SELECTION »
Again he likens himself to "a lamb encompassed by wolves" and accuses
his jailers of having been "nursed with tiger's milk'' and Mortimer of
having "tiger's jaws." Following the theme of the hunted animal, Mortimer
tells Isabella that they have the "old wolf by the ears.'' Mortimer
torments his prey by sending him from one foul prison to another and commanding
that the jailers treat him roughly, as one would an animal. Edward feels ‘‘vexed
like a nightly bird / whose sight is loathesome" and asks when Mortimer's
appetite "for blood" will be satisfied. Edward has been hunted down
like an animal, toyed with mercilessly, stripped of the symbolic crown that made
him greater than human, and left to rot in filth; a piece of meat is tossed at
him now and again for sustenance. His demise is in some ways a contorted and
perverse manifestation of Gaveston's imagined scene of a hunted man turned into
prey and brought down by his own courtiers. It is also a tragic reversal of the
sport, pageantry, and erotic pleasure-seeking that was Edward's sole interest.
He plays the central, sacrificial figure in his final pageant, instead of
playing pageant-maker and royal audience, as he would have done.
How might an Elizabethan audience judge this play
about the hunting-down of a king? Depicting an act of violation against a
monarch bordered on treason in Marlowe's day, because such a depiction would
have been seen as, in a way, inviting the questioning Elizabeth herself, and
she actively suppressed such "treasonous" acts. In "Marlowe, Edward II, and the Cult of Elizabeth,''
Dennis Kay proposes that "Edward is a negative exemplum of
Elizabeth." That is, Edward represented the antithesis of Elizabeth, and
his character and the plot represent a kind of extreme "what if"

STATED EXERCISE »
Write the next part of the passage about Marlowe's Edward II, continuing from its final words.

INFORMATION PROVIDED »

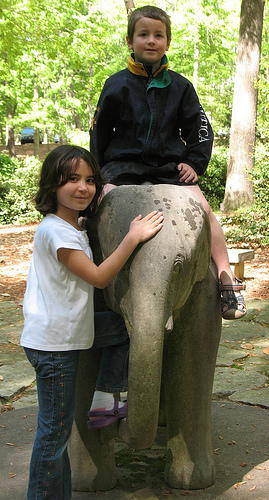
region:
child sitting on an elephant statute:
[86, 8, 255, 310]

TASK RESULT »
situation: Elizabethans feared that their queen—as a woman—might fall prey to
various temptations, like love. Although the play demonstrates the possible
outcome of such a situation, the intent was not to incite the audience to
"hunt'' Elizabeth, but rather to assuage its fears with an exaggerated
depiction of her opposite. She would not allow her love life to interfere with
her rule, and her pageants were not the fulsome games of satyrs but legitimate
demonstrations of her sovereignty.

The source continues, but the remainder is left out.